Evaluation of failure lives of mod. 9Cr-1Mo steel under high temperature multiaxial creep-fatigue using strain energy; Effect of maximum stress history and stress relaxation on life correlation

Ogawa, Fumio*; Imagawa, Yuya ; Hashidate, Ryuta ; Hiyoshi, Noritake*; Ito, Takamoto*

In recent years, the demand for environmental protection has led to a trend toward shorter startup and shutdown intervals in thermal power plants. In fast breeder reactors (FBRs), more stringent operating environments (temperature and sodium environment) are also being considered. Modified 9Cr-1Mo steel is used in thermal power plants and fast breeder reactors because of its excellent mechanical properties at high temperatures. In actual machines, Modified 9Cr-1Mo steel is used in a creep-fatigue type with complex stress conditions, which may cause more damage than the uniaxial condition, so it is necessary to measure the multiaxial creep-fatigue life and establish a life evaluation method. In this study, axial and torsional multiaxial creep-fatigue tests were conducted in 550C air to accumulate property data and to evaluate the life. The results will be described later, but the strain rate and retention time dependence showed peculiarities different from those in the past.

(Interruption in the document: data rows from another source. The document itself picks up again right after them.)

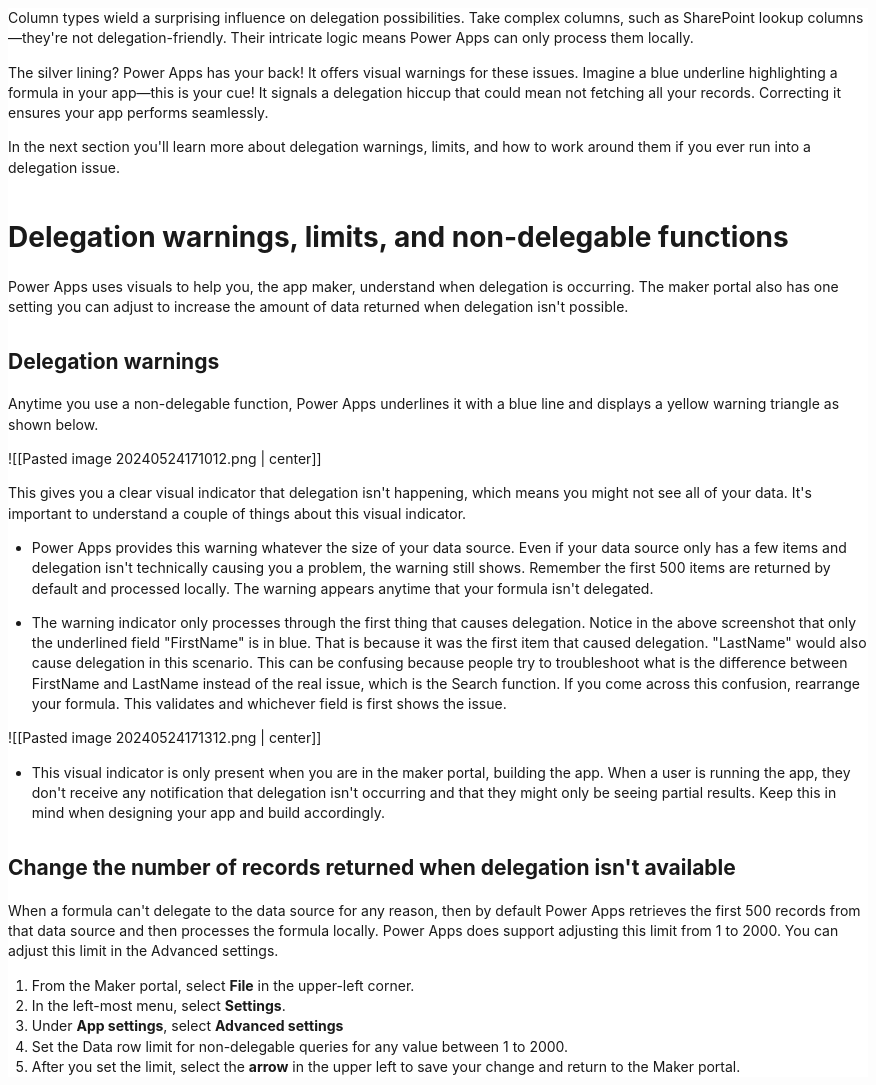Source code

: Column types wield a surprising influence on delegation possibilities. Take complex columns, such as SharePoint lookup columns—they're not delegation-friendly. Their intricate logic means Power Apps can only process them locally.

The silver lining? Power Apps has your back! It offers visual warnings for these issues. Imagine a blue underline highlighting a formula in your app—this is your cue! It signals a delegation hiccup that could mean not fetching all your records. Correcting it ensures your app performs seamlessly.

In the next section you'll learn more about delegation warnings, limits, and how to work around them if you ever run into a delegation issue.

# Delegation warnings, limits, and non-delegable functions

Power Apps uses visuals to help you, the app maker, understand when delegation is occurring. The maker portal also has one setting you can adjust to increase the amount of data returned when delegation isn't possible.
## Delegation warnings

Anytime you use a non-delegable function, Power Apps underlines it with a blue line and displays a yellow warning triangle as shown below.

![[Pasted image 20240524171012.png | center]]

This gives you a clear visual indicator that delegation isn't happening, which means you might not see all of your data. It's important to understand a couple of things about this visual indicator.

- Power Apps provides this warning whatever the size of your data source. Even if your data source only has a few items and delegation isn't technically causing you a problem, the warning still shows. Remember the first 500 items are returned by default and processed locally. The warning appears anytime that your formula isn't delegated.

- The warning indicator only processes through the first thing that causes delegation. Notice in the above screenshot that only the underlined field "FirstName" is in blue. That is because it was the first item that caused delegation. "LastName" would also cause delegation in this scenario. This can be confusing because people try to troubleshoot what is the difference between FirstName and LastName instead of the real issue, which is the Search function. If you come across this confusion, rearrange your formula. This validates and whichever field is first shows the issue.

![[Pasted image 20240524171312.png | center]]

- This visual indicator is only present when you are in the maker portal, building the app. When a user is running the app, they don't receive any notification that delegation isn't occurring and that they might only be seeing partial results. Keep this in mind when designing your app and build accordingly.
## Change the number of records returned when delegation isn't available

When a formula can't delegate to the data source for any reason, then by default Power Apps retrieves the first 500 records from that data source and then processes the formula locally. Power Apps does support adjusting this limit from 1 to 2000. You can adjust this limit in the Advanced settings.

1. From the Maker portal, select **File** in the upper-left corner.
2. In the left-most menu, select **Settings**.
3. Under **App settings**, select **Advanced settings**    
4. Set the Data row limit for non-delegable queries for any value between 1 to 2000.
5. After you set the limit, select the **arrow** in the upper left to save your change and return to the Maker portal.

Next, the strain energy corresponding to the hysteresis loop area between stress and strain was calculated to evaluate the life, and the same energy was theorized to compare the actual and theoretical life. Specifically, a new life evaluation method based on strain energy was studied, which can evaluate the peculiar strain rate, retention time dependence, and multiaxial state observed in the proportional loading test.